A tendência é que a tal “massa de alunos” não só não almeje a estatura dos “estudantes”, normalmente chamados pejorativamente de “nerds”, mas, ao reverso, sufoque-os, desdenhe deles ou até coisa pior.
A seu modo, pois, e guardadas as proporções os “nerds” serão “dessocializados” (ostracizados) ou terão que que “se diminuir para caber” no esquema da massa meramente aluna.
Esse exemplo escolar do nerd pode ser perfeitamente vivido por ele também dentro da sua família. Lá, talvez seu apelido de ridicularização sutilmente excludente seja “ovelha negra”, “patinho feio”, “Caxias” e coisas assim.
São raríssimas as instituições escolares e, mesmo famílias, que saibam fazer com que nerds e não-nerds sigam seus fluxos em paz e sem o clássico nivelamento por baixo, que, no limite, são os efeitos de todo cancelamento.
O bem metafísico da liberdade do “outro” implica alguma reação canceladora de algum modo. Novamente, invocamos Lavelle noutro asserto de brilho: “o menor progresso espiritual nos retira o apoio dos outros homens, que veem em nós um ser que começa a se bastar”.
Entre a “retirada de apoio” aludida pelo pensador francês e a prática do cancelamento a distância será mínima (e se é que há distância!).
Por mais que dissimulem sob falácias do “bom mocismo” – e fazem isso, sim -, são poucos os que não temem ou até odeiam (afeto que nunca é bom) quem não lhes confirma em crenças ou ilusões, estilos ou simplórias preferências.
Quase todos nós somos pidões nervosos por bajulações, mesmo sabidamente insinceras, e por medo, sim, da nossa sombra, o qual é transferido defensiva e psiquicamente em medo de não aceitação (que pode ser só imaginária) e rancor/orgulho contra o “outro” que pode ser cancelado se não prover as tais bajulações.
Cancelam-se os nerds ou qualquer outro (nerd ou não) que não brada o mantra “te confirmo, te confirmo, te confirmo, etc…”, seja por verbos, gestos ou cliques.
As legislações atuais não contemplam o ostracismo e proclamam até seus opostos como liberdade de expressão, liberdade de credo, vedação à censura, pluralismo político entre outros, mas, não têm eficácia nem sequer nos regimes declarados democráticos.
Censura, controle de mídia, até decisão judicial proibitiva de postagem em rede social, incentivo a cultura do politicamente correto, desdém, ridicularização, segregação social forçada entre outras são as novas roupas sobre os velhos conceitos de ostracismo ou de atimia.
O exílio contemporâneo é virtual, eis que, de certo modo, a vida passou a ser virtual e as redes sociais são o “novo mundo” no qual os “cancelados” não devem ser vistos para que assim os lacradores pseudamente sintam-se bem e confortáveis.
Mesmo que mudem as leis jurídicas, a natureza animal-humana majoritária, medrosa e agressiva não muda em nada.

▸ **Enunciado 1**
Transcreva fielmente, da listagem, as linhas que vão da que contém "pose: elev=120.0 azim=29.3" até a que contém "Dot at: (269, 191)", incluindo ambas.
O texto e a listagem são materiais independentes entre si.

▸ **Registros armazenados**
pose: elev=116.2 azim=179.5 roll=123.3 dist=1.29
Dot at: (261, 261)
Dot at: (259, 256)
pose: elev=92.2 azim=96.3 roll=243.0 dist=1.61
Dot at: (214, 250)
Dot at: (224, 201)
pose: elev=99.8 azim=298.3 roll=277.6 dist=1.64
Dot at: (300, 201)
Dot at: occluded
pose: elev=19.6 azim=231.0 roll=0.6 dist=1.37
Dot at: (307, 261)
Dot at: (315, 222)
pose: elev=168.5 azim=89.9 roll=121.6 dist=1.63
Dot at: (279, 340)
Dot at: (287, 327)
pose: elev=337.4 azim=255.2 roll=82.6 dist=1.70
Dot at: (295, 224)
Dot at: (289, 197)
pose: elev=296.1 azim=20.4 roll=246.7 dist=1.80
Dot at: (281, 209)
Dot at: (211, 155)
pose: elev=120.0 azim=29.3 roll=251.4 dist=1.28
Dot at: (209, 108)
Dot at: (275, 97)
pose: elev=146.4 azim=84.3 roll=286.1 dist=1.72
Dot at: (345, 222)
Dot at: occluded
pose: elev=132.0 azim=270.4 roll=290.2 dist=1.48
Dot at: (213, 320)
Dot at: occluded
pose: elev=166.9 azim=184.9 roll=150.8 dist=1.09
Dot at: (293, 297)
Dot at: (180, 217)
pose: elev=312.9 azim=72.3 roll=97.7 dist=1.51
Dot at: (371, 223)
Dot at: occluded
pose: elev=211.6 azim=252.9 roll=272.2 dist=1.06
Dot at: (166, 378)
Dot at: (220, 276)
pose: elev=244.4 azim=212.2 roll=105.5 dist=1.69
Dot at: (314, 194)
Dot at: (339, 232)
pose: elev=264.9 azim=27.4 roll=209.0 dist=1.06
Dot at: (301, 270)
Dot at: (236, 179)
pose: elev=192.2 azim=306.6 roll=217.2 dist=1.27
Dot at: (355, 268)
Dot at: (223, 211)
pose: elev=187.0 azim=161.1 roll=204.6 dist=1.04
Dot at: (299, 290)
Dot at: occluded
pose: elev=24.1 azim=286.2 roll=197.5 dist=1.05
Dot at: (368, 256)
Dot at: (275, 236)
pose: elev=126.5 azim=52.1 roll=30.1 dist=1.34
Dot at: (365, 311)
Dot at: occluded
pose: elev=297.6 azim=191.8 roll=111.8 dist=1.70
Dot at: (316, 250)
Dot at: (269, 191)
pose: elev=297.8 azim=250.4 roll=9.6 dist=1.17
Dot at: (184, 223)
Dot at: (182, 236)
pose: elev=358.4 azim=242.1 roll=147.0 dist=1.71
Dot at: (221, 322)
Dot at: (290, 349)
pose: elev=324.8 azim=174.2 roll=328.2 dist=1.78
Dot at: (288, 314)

▸ **Enunciado 2**
Resuma em duas frases o texto sobre o cancelamento.

▸ **Resultado final 1**
pose: elev=120.0 azim=29.3 roll=251.4 dist=1.28
Dot at: (209, 108)
Dot at: (275, 97)
pose: elev=146.4 azim=84.3 roll=286.1 dist=1.72
Dot at: (345, 222)
Dot at: occluded
pose: elev=132.0 azim=270.4 roll=290.2 dist=1.48
Dot at: (213, 320)
Dot at: occluded
pose: elev=166.9 azim=184.9 roll=150.8 dist=1.09
Dot at: (293, 297)
Dot at: (180, 217)
pose: elev=312.9 azim=72.3 roll=97.7 dist=1.51
Dot at: (371, 223)
Dot at: occluded
pose: elev=211.6 azim=252.9 roll=272.2 dist=1.06
Dot at: (166, 378)
Dot at: (220, 276)
pose: elev=244.4 azim=212.2 roll=105.5 dist=1.69
Dot at: (314, 194)
Dot at: (339, 232)
pose: elev=264.9 azim=27.4 roll=209.0 dist=1.06
Dot at: (301, 270)
Dot at: (236, 179)
pose: elev=192.2 azim=306.6 roll=217.2 dist=1.27
Dot at: (355, 268)
Dot at: (223, 211)
pose: elev=187.0 azim=161.1 roll=204.6 dist=1.04
Dot at: (299, 290)
Dot at: occluded
pose: elev=24.1 azim=286.2 roll=197.5 dist=1.05
Dot at: (368, 256)
Dot at: (275, 236)
pose: elev=126.5 azim=52.1 roll=30.1 dist=1.34
Dot at: (365, 311)
Dot at: occluded
pose: elev=297.6 azim=191.8 roll=111.8 dist=1.70
Dot at: (316, 250)
Dot at: (269, 191)

▸ **Resultado final 2**
Segundo o texto, na escola e até na família, os "nerds" tendem a ser desdenhados, ostracizados ou obrigados a "se diminuir para caber", e cancela-se qualquer pessoa que não confirme as crenças, ilusões ou preferências alheias. Embora as legislações atuais proclamem liberdades como a de expressão, elas não têm eficácia, e o ostracismo persiste sob novas formas, como censura e ridicularização, num exílio hoje virtual, pois a natureza humana majoritária, medrosa e agressiva, não muda com as leis.